(PROVIDED INFORMATION Opens)

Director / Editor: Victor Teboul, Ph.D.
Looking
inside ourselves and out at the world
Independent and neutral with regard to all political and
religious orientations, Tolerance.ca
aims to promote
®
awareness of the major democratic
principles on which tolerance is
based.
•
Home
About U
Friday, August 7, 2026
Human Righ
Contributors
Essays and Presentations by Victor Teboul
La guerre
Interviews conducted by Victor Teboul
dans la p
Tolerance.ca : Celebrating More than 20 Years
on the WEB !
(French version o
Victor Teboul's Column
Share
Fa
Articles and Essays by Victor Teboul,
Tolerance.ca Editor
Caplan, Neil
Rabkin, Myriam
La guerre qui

(PROVIDED INFORMATION Closes)

## PROBLEM DETAILS
The expected answer is every line above in which the word "Teboul" appears.

## EXERCISE RESULT
Director / Editor: Victor Teboul, Ph.D.
Essays and Presentations by Victor Teboul
Interviews conducted by Victor Teboul
Victor Teboul's Column
Articles and Essays by Victor Teboul,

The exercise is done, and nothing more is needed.